Because when we discuss the people who study and the people who profit, we are talking about two different sets, neither of which is fully a subset of the other. In economics there are many things to discuss which do not offer opportunities for profit (succeed in making the study of poverty as profitable as investment banking, and I guarantee the world you create will look NOTHING like the world of today). In profiting there are many ignored economic concepts which offer opportunities for loss (pollution is an "externality", or something which a free market does not price into the cost of manufacturing something; this failure to account properly is known as a "market failure").

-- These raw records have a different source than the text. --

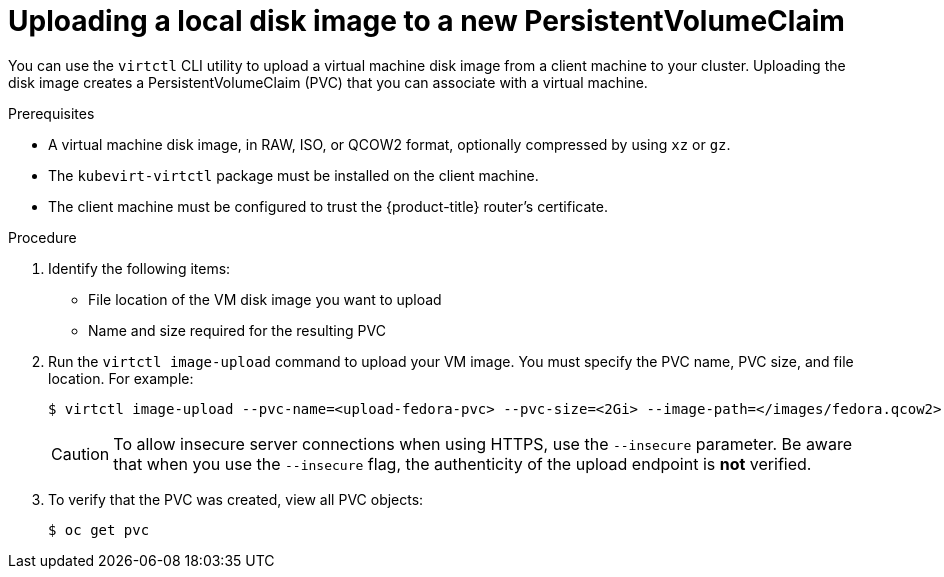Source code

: // Module included in the following assemblies:
//
// * cnv/cnv_virtual_machines/cnv_virtual_disks/cnv-uploading-local-disk-images-virtctl.adoc

[id="cnv-uploading-local-disk-image-pvc_{context}"]
= Uploading a local disk image to a new PersistentVolumeClaim

You can use the `virtctl` CLI utility to upload a virtual machine disk image from
a client machine to your cluster. Uploading the disk image creates a
PersistentVolumeClaim (PVC) that you can associate with a virtual machine.

.Prerequisites

* A virtual machine disk image, in RAW, ISO, or QCOW2 format, optionally
compressed by using `xz` or `gz`.
* The `kubevirt-virtctl` package must be installed on the client machine.
* The client machine must be configured to trust the {product-title} router's
certificate.

.Procedure

. Identify the following items:
* File location of the VM disk image you want to upload
* Name and size required for the resulting PVC

. Run the `virtctl image-upload` command to upload your VM image.
You must specify the PVC name, PVC size, and file location. For example:
+
----
$ virtctl image-upload --pvc-name=<upload-fedora-pvc> --pvc-size=<2Gi> --image-path=</images/fedora.qcow2>
----
+
[CAUTION]
====
To allow insecure server connections when using HTTPS, use the `--insecure`
parameter. Be aware that when you use the `--insecure` flag, the authenticity of
the upload endpoint is *not* verified.
====

. To verify that the PVC was created, view all PVC objects:
+
----
$ oc get pvc
----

And don't get me started on the people who think they can use non-economic rhetoric to effect markets. This includes: politians; moralists. But specifically, not McCain or Hillary - these two belong to a slighty different crowd who believe they can craft excellent economic policy on the basis of:
a) sheer willpower
b) blinding charisma
c) how it sounds
d) whether they thought of it

Monday, May 5, 2008

I'm going to take credit for this because I can

Check out this recently made quiz:
http://www.bush-mccainchallenge.com/?id=12570-8588062-Zb9YFM

...and then check out my blog post on April 14 2008. The improbability that my words had an effect on someone at Moveon.org versus my egomania. Egomania wins.